■ AIM OF THE EXERCISE:
Please return each record exactly as it stands.

■ ENTRIES SUPPLIED:
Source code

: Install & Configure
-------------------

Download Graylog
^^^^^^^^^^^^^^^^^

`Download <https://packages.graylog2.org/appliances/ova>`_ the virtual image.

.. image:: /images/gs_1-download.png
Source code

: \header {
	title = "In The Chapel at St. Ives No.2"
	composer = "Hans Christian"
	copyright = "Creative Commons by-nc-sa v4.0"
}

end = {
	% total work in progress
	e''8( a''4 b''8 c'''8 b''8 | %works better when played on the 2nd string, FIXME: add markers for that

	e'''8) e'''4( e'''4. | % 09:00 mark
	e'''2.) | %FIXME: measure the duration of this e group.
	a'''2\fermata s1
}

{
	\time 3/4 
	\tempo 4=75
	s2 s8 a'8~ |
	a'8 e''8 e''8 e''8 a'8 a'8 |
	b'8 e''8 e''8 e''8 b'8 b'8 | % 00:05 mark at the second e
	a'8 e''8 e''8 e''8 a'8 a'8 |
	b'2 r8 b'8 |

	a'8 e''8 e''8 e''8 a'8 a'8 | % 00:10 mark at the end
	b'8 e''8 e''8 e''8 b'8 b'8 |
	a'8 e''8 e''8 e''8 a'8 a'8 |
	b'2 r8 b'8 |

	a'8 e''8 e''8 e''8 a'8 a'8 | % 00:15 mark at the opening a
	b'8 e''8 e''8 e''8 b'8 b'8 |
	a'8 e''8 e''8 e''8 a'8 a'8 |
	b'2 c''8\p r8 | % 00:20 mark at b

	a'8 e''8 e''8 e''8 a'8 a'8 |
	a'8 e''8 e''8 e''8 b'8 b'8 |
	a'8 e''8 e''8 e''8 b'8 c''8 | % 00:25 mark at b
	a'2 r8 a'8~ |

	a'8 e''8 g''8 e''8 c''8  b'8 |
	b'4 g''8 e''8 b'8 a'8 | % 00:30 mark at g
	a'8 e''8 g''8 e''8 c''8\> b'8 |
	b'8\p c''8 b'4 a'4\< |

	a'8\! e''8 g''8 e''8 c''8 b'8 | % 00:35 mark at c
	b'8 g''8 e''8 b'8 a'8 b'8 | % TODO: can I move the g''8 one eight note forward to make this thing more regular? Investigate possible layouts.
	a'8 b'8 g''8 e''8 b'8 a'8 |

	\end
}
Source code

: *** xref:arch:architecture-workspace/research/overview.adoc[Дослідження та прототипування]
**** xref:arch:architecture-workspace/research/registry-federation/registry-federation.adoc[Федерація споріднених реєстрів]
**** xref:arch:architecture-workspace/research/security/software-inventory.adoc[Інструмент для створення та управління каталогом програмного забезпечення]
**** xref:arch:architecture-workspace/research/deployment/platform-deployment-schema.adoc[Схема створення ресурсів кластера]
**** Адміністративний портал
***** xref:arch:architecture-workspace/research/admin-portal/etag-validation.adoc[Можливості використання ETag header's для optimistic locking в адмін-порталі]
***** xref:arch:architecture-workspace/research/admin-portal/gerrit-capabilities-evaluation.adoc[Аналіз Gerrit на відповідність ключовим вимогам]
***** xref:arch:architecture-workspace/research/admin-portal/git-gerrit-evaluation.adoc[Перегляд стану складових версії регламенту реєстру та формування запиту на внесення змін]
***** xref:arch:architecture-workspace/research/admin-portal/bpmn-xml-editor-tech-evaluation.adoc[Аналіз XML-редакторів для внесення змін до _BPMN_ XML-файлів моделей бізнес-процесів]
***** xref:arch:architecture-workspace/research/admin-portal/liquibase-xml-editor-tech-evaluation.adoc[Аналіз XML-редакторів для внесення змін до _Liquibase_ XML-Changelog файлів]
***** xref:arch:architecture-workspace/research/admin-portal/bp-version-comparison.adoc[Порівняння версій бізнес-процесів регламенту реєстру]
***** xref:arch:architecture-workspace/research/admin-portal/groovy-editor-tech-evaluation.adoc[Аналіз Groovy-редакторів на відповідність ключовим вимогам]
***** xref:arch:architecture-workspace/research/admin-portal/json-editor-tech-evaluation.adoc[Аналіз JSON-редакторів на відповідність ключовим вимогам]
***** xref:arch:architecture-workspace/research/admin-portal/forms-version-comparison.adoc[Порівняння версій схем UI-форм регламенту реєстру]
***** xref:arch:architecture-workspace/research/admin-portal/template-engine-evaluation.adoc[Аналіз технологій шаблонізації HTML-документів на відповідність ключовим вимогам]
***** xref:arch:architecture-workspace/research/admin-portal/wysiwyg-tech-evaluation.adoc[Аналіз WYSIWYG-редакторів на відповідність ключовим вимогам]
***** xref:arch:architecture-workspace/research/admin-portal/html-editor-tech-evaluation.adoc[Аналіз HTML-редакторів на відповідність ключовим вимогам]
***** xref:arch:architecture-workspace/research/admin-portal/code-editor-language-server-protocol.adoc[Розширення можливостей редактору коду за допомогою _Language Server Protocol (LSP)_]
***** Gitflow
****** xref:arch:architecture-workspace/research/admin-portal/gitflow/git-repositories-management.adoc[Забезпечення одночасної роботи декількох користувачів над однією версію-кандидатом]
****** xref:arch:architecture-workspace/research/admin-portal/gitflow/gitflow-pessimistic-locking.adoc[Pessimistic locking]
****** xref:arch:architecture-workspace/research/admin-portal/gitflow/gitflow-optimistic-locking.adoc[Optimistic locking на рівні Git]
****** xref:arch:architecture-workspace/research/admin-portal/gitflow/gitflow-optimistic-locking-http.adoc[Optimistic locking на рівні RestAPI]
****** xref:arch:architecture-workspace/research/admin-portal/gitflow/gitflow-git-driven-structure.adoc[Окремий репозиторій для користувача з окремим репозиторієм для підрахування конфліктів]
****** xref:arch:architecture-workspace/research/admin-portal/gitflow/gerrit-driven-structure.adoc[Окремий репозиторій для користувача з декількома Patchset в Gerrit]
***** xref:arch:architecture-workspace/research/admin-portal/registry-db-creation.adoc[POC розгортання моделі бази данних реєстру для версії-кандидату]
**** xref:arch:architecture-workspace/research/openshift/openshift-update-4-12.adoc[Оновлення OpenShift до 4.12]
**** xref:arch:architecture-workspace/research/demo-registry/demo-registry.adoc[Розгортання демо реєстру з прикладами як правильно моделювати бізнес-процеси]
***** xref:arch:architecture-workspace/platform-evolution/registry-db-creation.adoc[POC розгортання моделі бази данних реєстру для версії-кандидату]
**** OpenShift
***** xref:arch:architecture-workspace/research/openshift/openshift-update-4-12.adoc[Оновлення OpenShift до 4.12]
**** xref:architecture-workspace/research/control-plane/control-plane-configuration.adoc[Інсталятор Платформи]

■ EXERCISE SOLUTION:
Source code

: Install & Configure
-------------------

Download Graylog
^^^^^^^^^^^^^^^^^

`Download <https://packages.graylog2.org/appliances/ova>`_ the virtual image.

.. image:: /images/gs_1-download.png
Source code

: \header {
	title = "In The Chapel at St. Ives No.2"
	composer = "Hans Christian"
	copyright = "Creative Commons by-nc-sa v4.0"
}

end = {
	% total work in progress
	e''8( a''4 b''8 c'''8 b''8 | %works better when played on the 2nd string, FIXME: add markers for that

	e'''8) e'''4( e'''4. | % 09:00 mark
	e'''2.) | %FIXME: measure the duration of this e group.
	a'''2\fermata s1
}

{
	\time 3/4 
	\tempo 4=75
	s2 s8 a'8~ |
	a'8 e''8 e''8 e''8 a'8 a'8 |
	b'8 e''8 e''8 e''8 b'8 b'8 | % 00:05 mark at the second e
	a'8 e''8 e''8 e''8 a'8 a'8 |
	b'2 r8 b'8 |

	a'8 e''8 e''8 e''8 a'8 a'8 | % 00:10 mark at the end
	b'8 e''8 e''8 e''8 b'8 b'8 |
	a'8 e''8 e''8 e''8 a'8 a'8 |
	b'2 r8 b'8 |

	a'8 e''8 e''8 e''8 a'8 a'8 | % 00:15 mark at the opening a
	b'8 e''8 e''8 e''8 b'8 b'8 |
	a'8 e''8 e''8 e''8 a'8 a'8 |
	b'2 c''8\p r8 | % 00:20 mark at b

	a'8 e''8 e''8 e''8 a'8 a'8 |
	a'8 e''8 e''8 e''8 b'8 b'8 |
	a'8 e''8 e''8 e''8 b'8 c''8 | % 00:25 mark at b
	a'2 r8 a'8~ |

	a'8 e''8 g''8 e''8 c''8  b'8 |
	b'4 g''8 e''8 b'8 a'8 | % 00:30 mark at g
	a'8 e''8 g''8 e''8 c''8\> b'8 |
	b'8\p c''8 b'4 a'4\< |

	a'8\! e''8 g''8 e''8 c''8 b'8 | % 00:35 mark at c
	b'8 g''8 e''8 b'8 a'8 b'8 | % TODO: can I move the g''8 one eight note forward to make this thing more regular? Investigate possible layouts.
	a'8 b'8 g''8 e''8 b'8 a'8 |

	\end
}
Source code

: *** xref:arch:architecture-workspace/research/overview.adoc[Дослідження та прототипування]
**** xref:arch:architecture-workspace/research/registry-federation/registry-federation.adoc[Федерація споріднених реєстрів]
**** xref:arch:architecture-workspace/research/security/software-inventory.adoc[Інструмент для створення та управління каталогом програмного забезпечення]
**** xref:arch:architecture-workspace/research/deployment/platform-deployment-schema.adoc[Схема створення ресурсів кластера]
**** Адміністративний портал
***** xref:arch:architecture-workspace/research/admin-portal/etag-validation.adoc[Можливості використання ETag header's для optimistic locking в адмін-порталі]
***** xref:arch:architecture-workspace/research/admin-portal/gerrit-capabilities-evaluation.adoc[Аналіз Gerrit на відповідність ключовим вимогам]
***** xref:arch:architecture-workspace/research/admin-portal/git-gerrit-evaluation.adoc[Перегляд стану складових версії регламенту реєстру та формування запиту на внесення змін]
***** xref:arch:architecture-workspace/research/admin-portal/bpmn-xml-editor-tech-evaluation.adoc[Аналіз XML-редакторів для внесення змін до _BPMN_ XML-файлів моделей бізнес-процесів]
***** xref:arch:architecture-workspace/research/admin-portal/liquibase-xml-editor-tech-evaluation.adoc[Аналіз XML-редакторів для внесення змін до _Liquibase_ XML-Changelog файлів]
***** xref:arch:architecture-workspace/research/admin-portal/bp-version-comparison.adoc[Порівняння версій бізнес-процесів регламенту реєстру]
***** xref:arch:architecture-workspace/research/admin-portal/groovy-editor-tech-evaluation.adoc[Аналіз Groovy-редакторів на відповідність ключовим вимогам]
***** xref:arch:architecture-workspace/research/admin-portal/json-editor-tech-evaluation.adoc[Аналіз JSON-редакторів на відповідність ключовим вимогам]
***** xref:arch:architecture-workspace/research/admin-portal/forms-version-comparison.adoc[Порівняння версій схем UI-форм регламенту реєстру]
***** xref:arch:architecture-workspace/research/admin-portal/template-engine-evaluation.adoc[Аналіз технологій шаблонізації HTML-документів на відповідність ключовим вимогам]
***** xref:arch:architecture-workspace/research/admin-portal/wysiwyg-tech-evaluation.adoc[Аналіз WYSIWYG-редакторів на відповідність ключовим вимогам]
***** xref:arch:architecture-workspace/research/admin-portal/html-editor-tech-evaluation.adoc[Аналіз HTML-редакторів на відповідність ключовим вимогам]
***** xref:arch:architecture-workspace/research/admin-portal/code-editor-language-server-protocol.adoc[Розширення можливостей редактору коду за допомогою _Language Server Protocol (LSP)_]
***** Gitflow
****** xref:arch:architecture-workspace/research/admin-portal/gitflow/git-repositories-management.adoc[Забезпечення одночасної роботи декількох користувачів над однією версію-кандидатом]
****** xref:arch:architecture-workspace/research/admin-portal/gitflow/gitflow-pessimistic-locking.adoc[Pessimistic locking]
****** xref:arch:architecture-workspace/research/admin-portal/gitflow/gitflow-optimistic-locking.adoc[Optimistic locking на рівні Git]
****** xref:arch:architecture-workspace/research/admin-portal/gitflow/gitflow-optimistic-locking-http.adoc[Optimistic locking на рівні RestAPI]
****** xref:arch:architecture-workspace/research/admin-portal/gitflow/gitflow-git-driven-structure.adoc[Окремий репозиторій для користувача з окремим репозиторієм для підрахування конфліктів]
****** xref:arch:architecture-workspace/research/admin-portal/gitflow/gerrit-driven-structure.adoc[Окремий репозиторій для користувача з декількома Patchset в Gerrit]
***** xref:arch:architecture-workspace/research/admin-portal/registry-db-creation.adoc[POC розгортання моделі бази данних реєстру для версії-кандидату]
**** xref:arch:architecture-workspace/research/openshift/openshift-update-4-12.adoc[Оновлення OpenShift до 4.12]
**** xref:arch:architecture-workspace/research/demo-registry/demo-registry.adoc[Розгортання демо реєстру з прикладами як правильно моделювати бізнес-процеси]
***** xref:arch:architecture-workspace/platform-evolution/registry-db-creation.adoc[POC розгортання моделі бази данних реєстру для версії-кандидату]
**** OpenShift
***** xref:arch:architecture-workspace/research/openshift/openshift-update-4-12.adoc[Оновлення OpenShift до 4.12]
**** xref:architecture-workspace/research/control-plane/control-plane-configuration.adoc[Інсталятор Платформи]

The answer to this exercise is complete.